# How to reset the ink cartridge level on the Epson



## matrixdecals (Aug 30, 2006)

Dear Pro's,

Can someone explain to me how to reset the ink cartridge level on an Epson 1280? 

- I am using a CIS from inkjetfly.

Any other Epson model users can also share the way they do this process, you never know, this might also work for the 1280.

- Does this have something to do with the printer model or the CIS model?

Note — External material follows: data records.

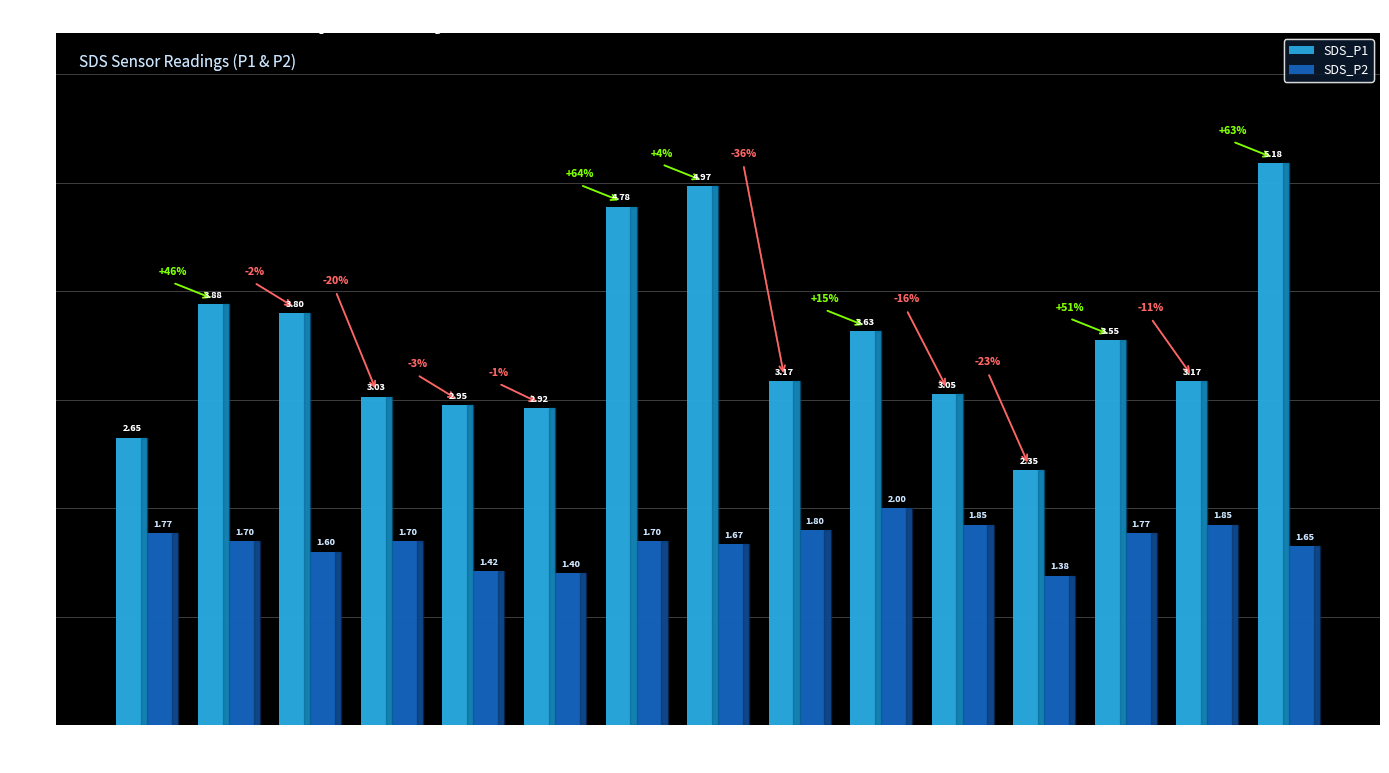

List the series in order of their peak value, lowest first.

SDS_P2, SDS_P1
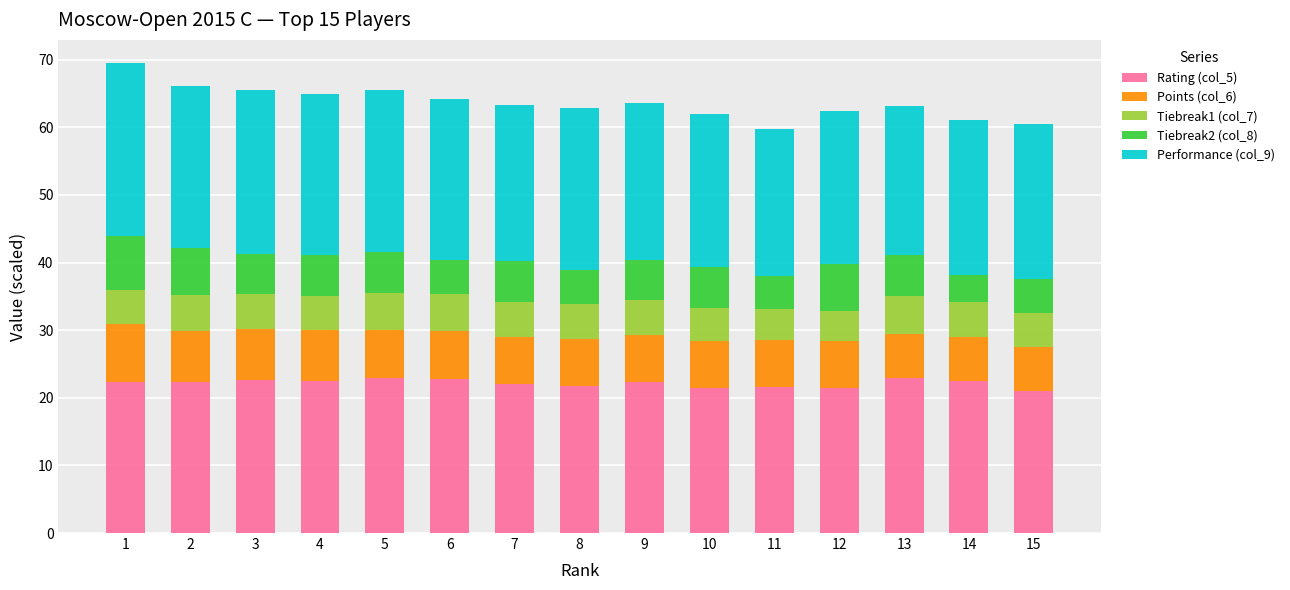

Are the bars horizontal?

No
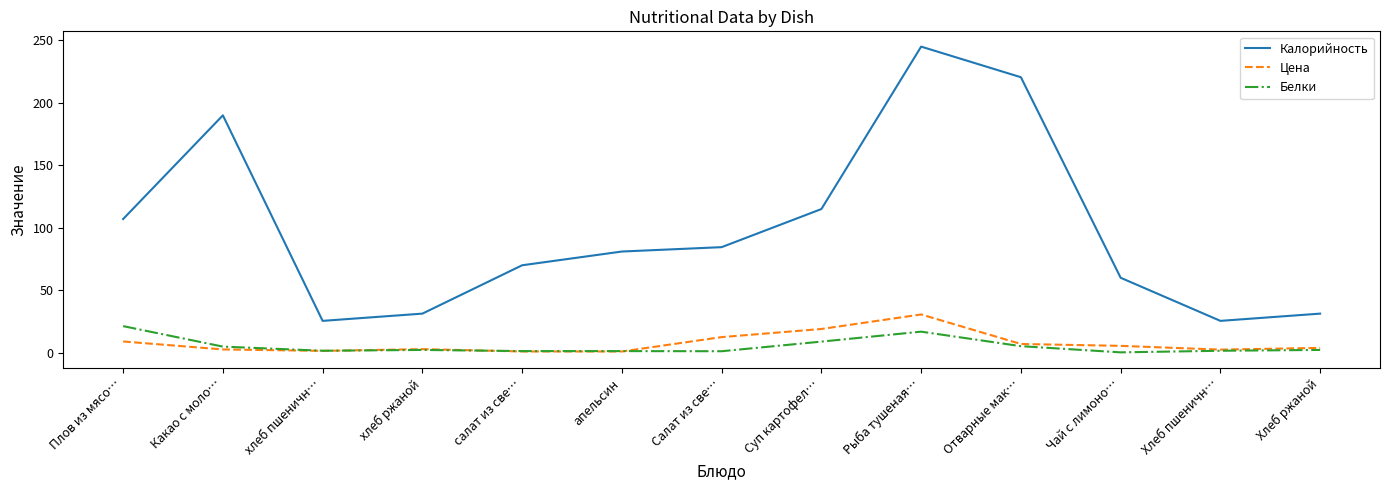

What is the maximum value for Калорийность?

245.0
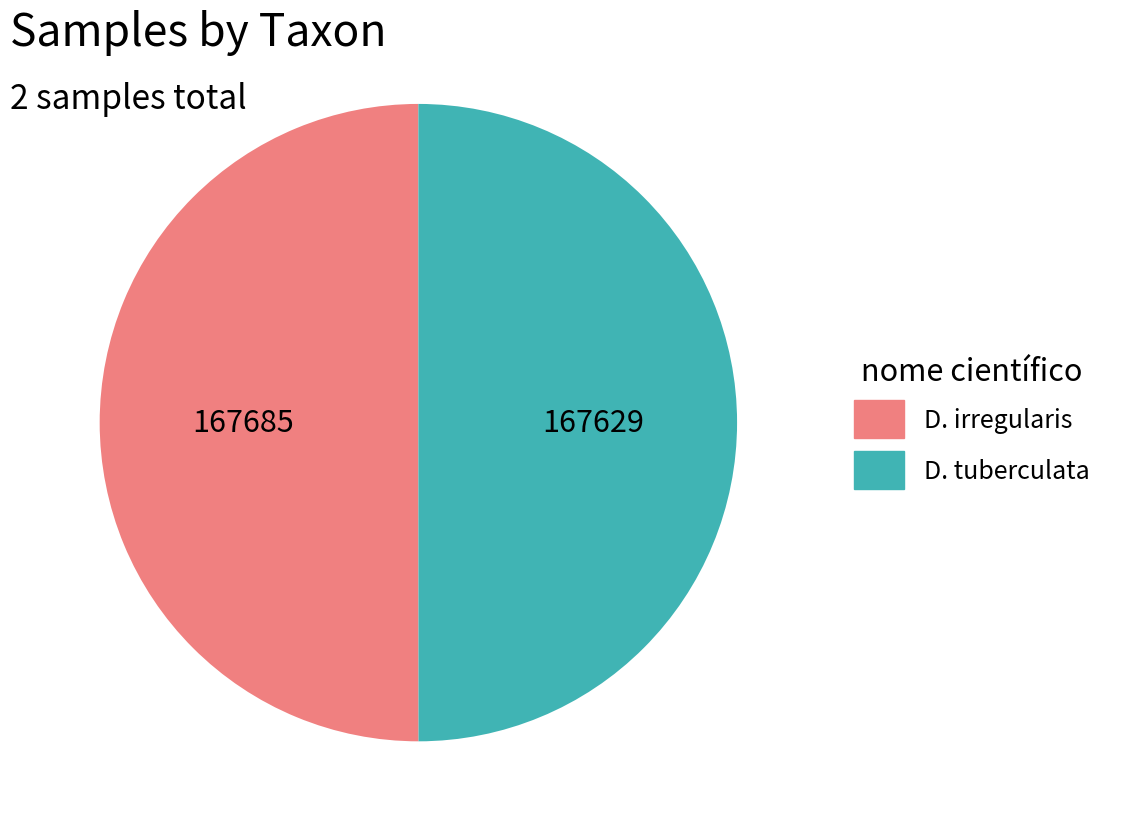

What is the ratio of the value at D. irregularis to the value at D. tuberculata?

1.0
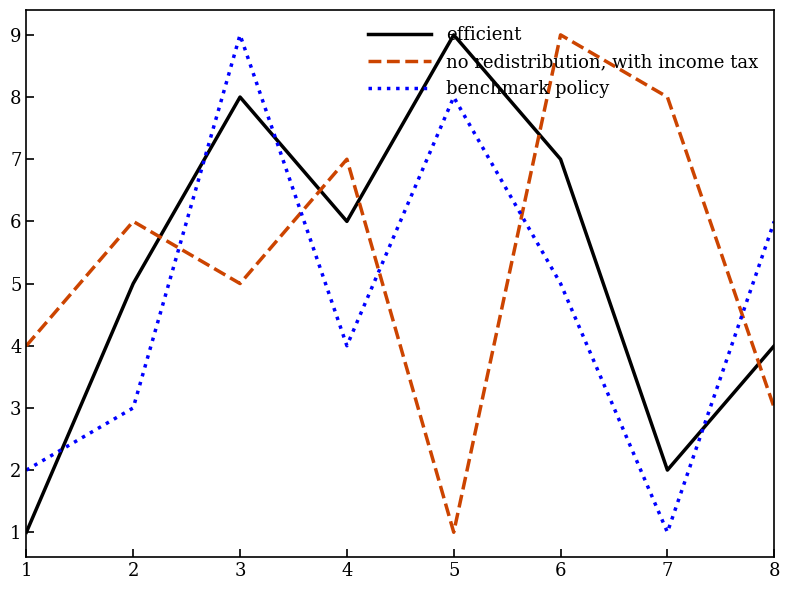

Which series changed the most between 3 and 7?

benchmark policy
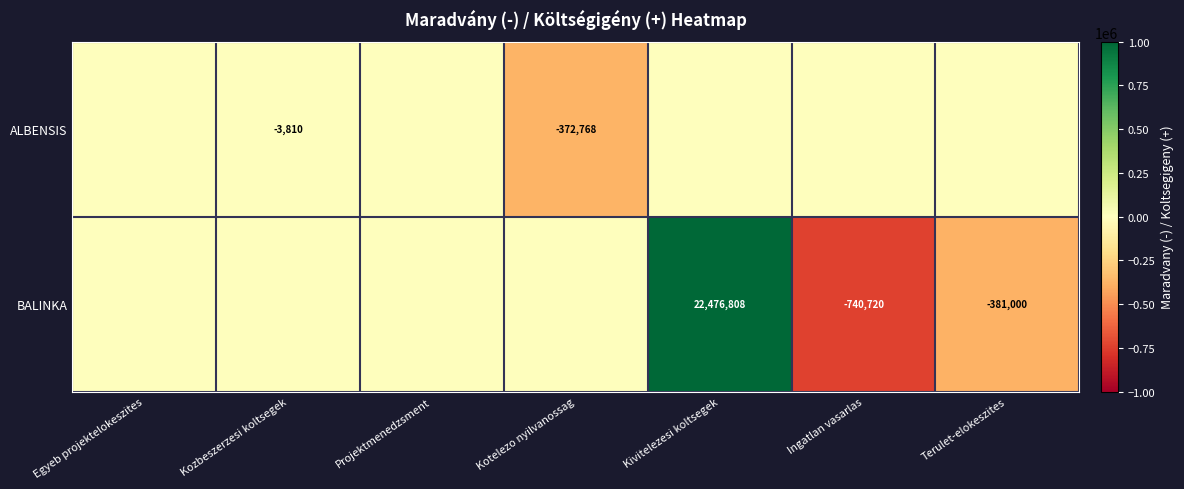

Between Egyeb projektelokeszites and Ingatlan vasarlas, which is larger?

Egyeb projektelokeszites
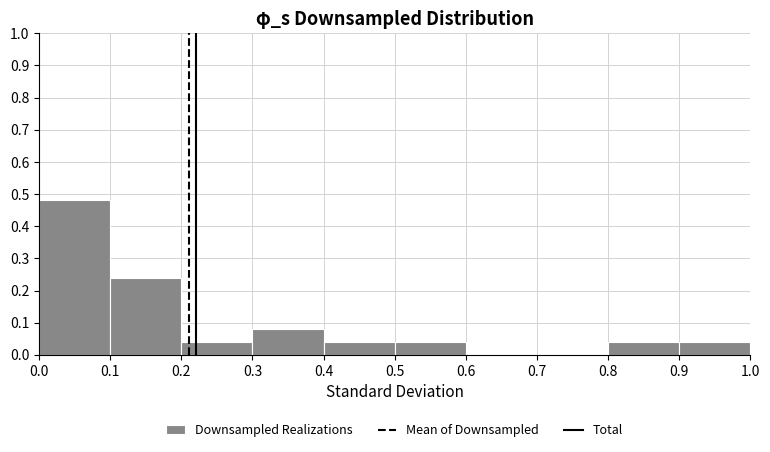

Reading left to right, list every bar in this chart as the range it spans on the x-axis followed by its height. The values are not printed on the chart, so give them approximately, as read against the axis.

0.0 to 0.1: 0.48
0.1 to 0.2: 0.24
0.2 to 0.3: 0.04
0.3 to 0.4: 0.08
0.4 to 0.5: 0.04
0.5 to 0.6: 0.04
0.6 to 0.7: 0
0.7 to 0.8: 0
0.8 to 0.9: 0.04
0.9 to 1.0: 0.04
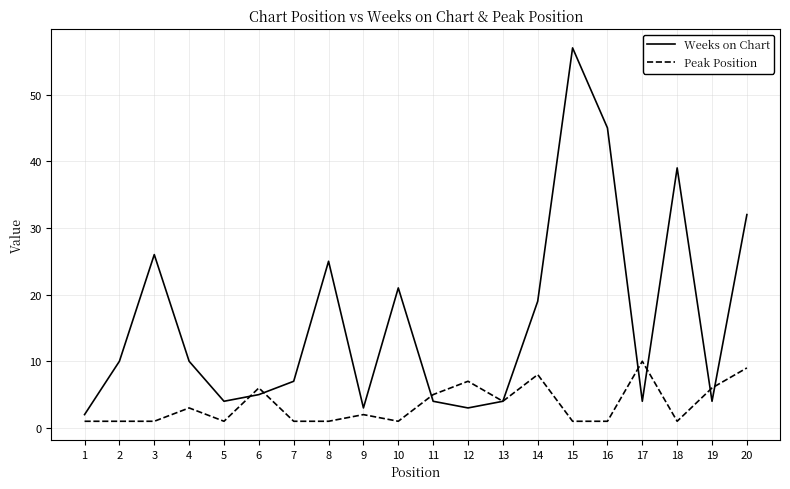

True or false: Weeks on Chart has a value of 65 at 18.

False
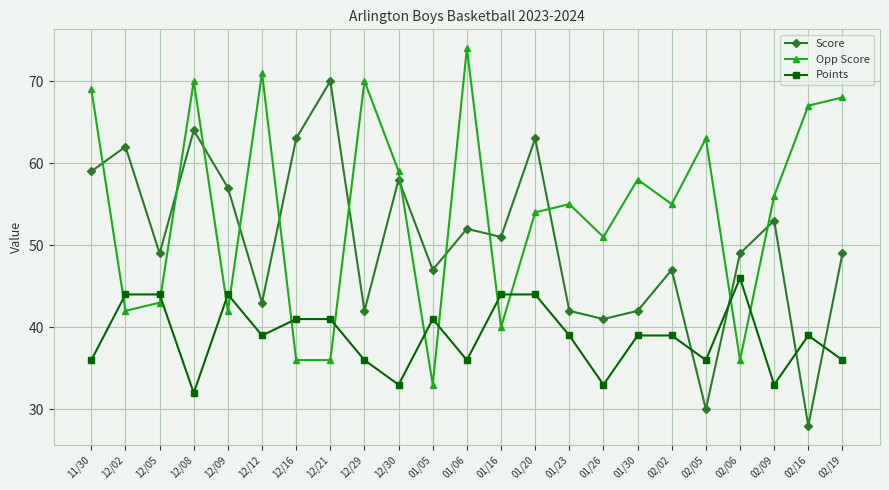

Does the chart have visible grid lines?

Yes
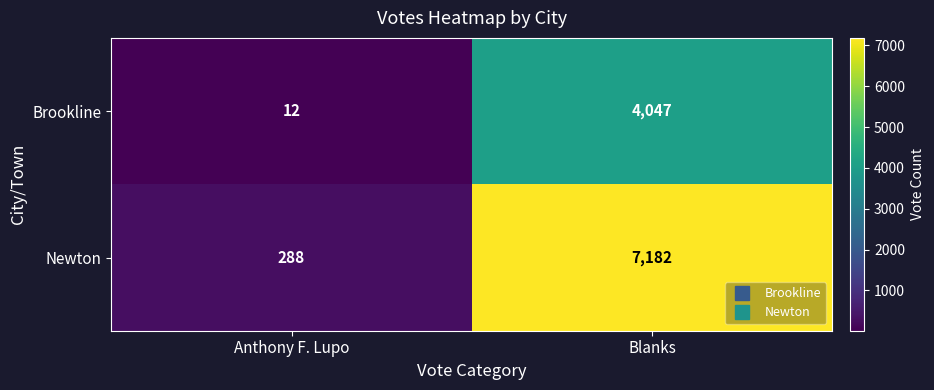

At which category does the chart reach its peak across all series?

Blanks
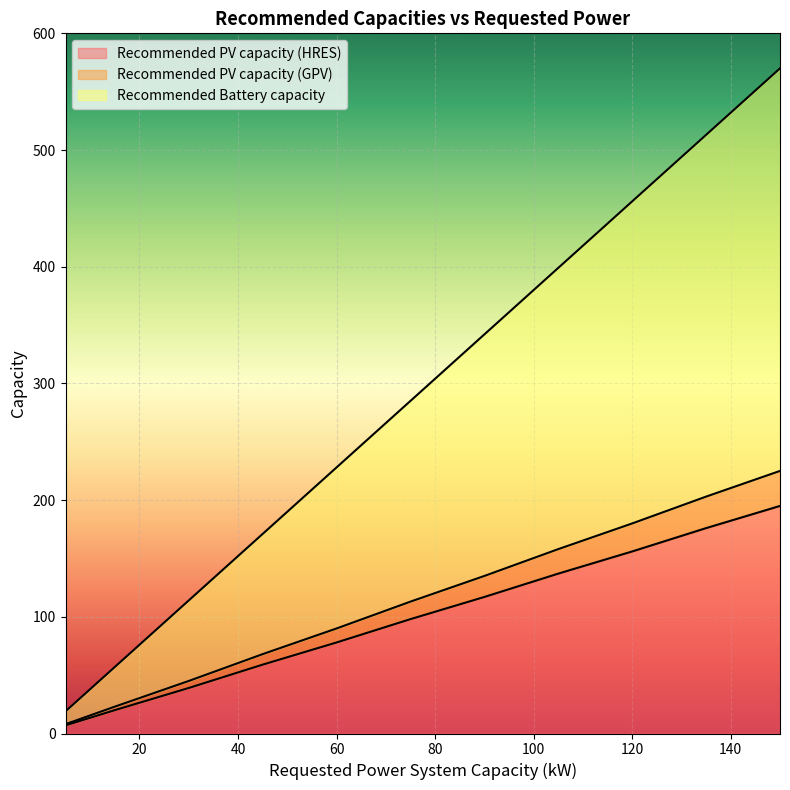

Reading right to left, extract all data points from this chart.

Recommended PV capacity (HRES): 150=195	135=176	120=156	105=137	90=117	75=98	60=78	45=59	30=39	15=20	5=7
Recommended PV capacity (GPV): 150=225	135=203	120=180	105=158	90=135	75=113	60=90	45=68	30=45	15=23	5=8
Recommended Battery capacity: 150=570	135=513	120=456	105=399	90=342	75=285	60=228	45=171	30=114	15=57	5=19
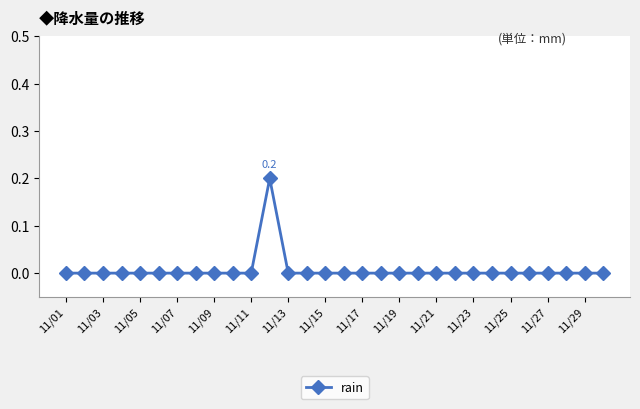

True or false: there are more than 0 points higher than both neighbors.

True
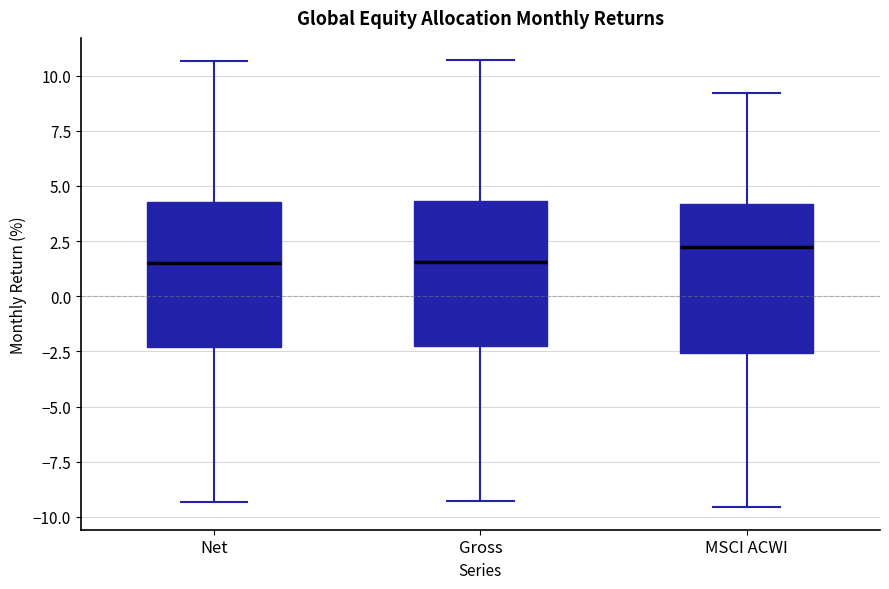

Reading left to right, read every box against the y-axis: the position of its median line, the range the box covers, and the ends of its whiskers. The values are not printed on the chart, so give them approximately, as read against the axis.

Net: median 1.5, box -2.5 to 4.5, whiskers -9.5 to 10.5
Gross: median 1.5, box -2.0 to 4.5, whiskers -9.5 to 10.5
MSCI ACWI: median 2.0, box -2.5 to 4.0, whiskers -9.5 to 9.0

Thanks in advance for the feedback.

James


----------



## queerrep (Jul 18, 2006)

James - Turn the printer off for at least 15 seconds and it should reset the chip.


----------



## queerrep (Jul 18, 2006)

Sorry. I overlooked the rest of your question. This has to do with the printer and not the CIS. The printer keeps track of how much ink has been used & tries to write that level to the chip. So in order to clear the printer's memory, you have to turn it off.


----------



## matrixdecals (Aug 30, 2006)

I did turn it Off for more then 3 hours with no success.


----------



## queerrep (Jul 18, 2006)

If nobody can answer your question here, you might want to try the Epson Yahoo Group


----------



## Ellas_Embroidery (Oct 25, 2006)

James.

Give this link a try. http://www.inksupply.com/qb7.cfm 

Jim


----------



## kapich (May 22, 2008)

I am now having the same problem. It was working fine @ one point once I unplugged them and plugged them back in, but I had to pump the ink back to the cartridge so for some reason I took them out completely not knowing how to do so and not it is simply the yellow cartridge that isn't recognized, I believe this is due to the previous epson cartridge that was empty before. (I need to clear it's memory)


----------



## russianlul (Jan 20, 2009)

this epson situation sucks


----------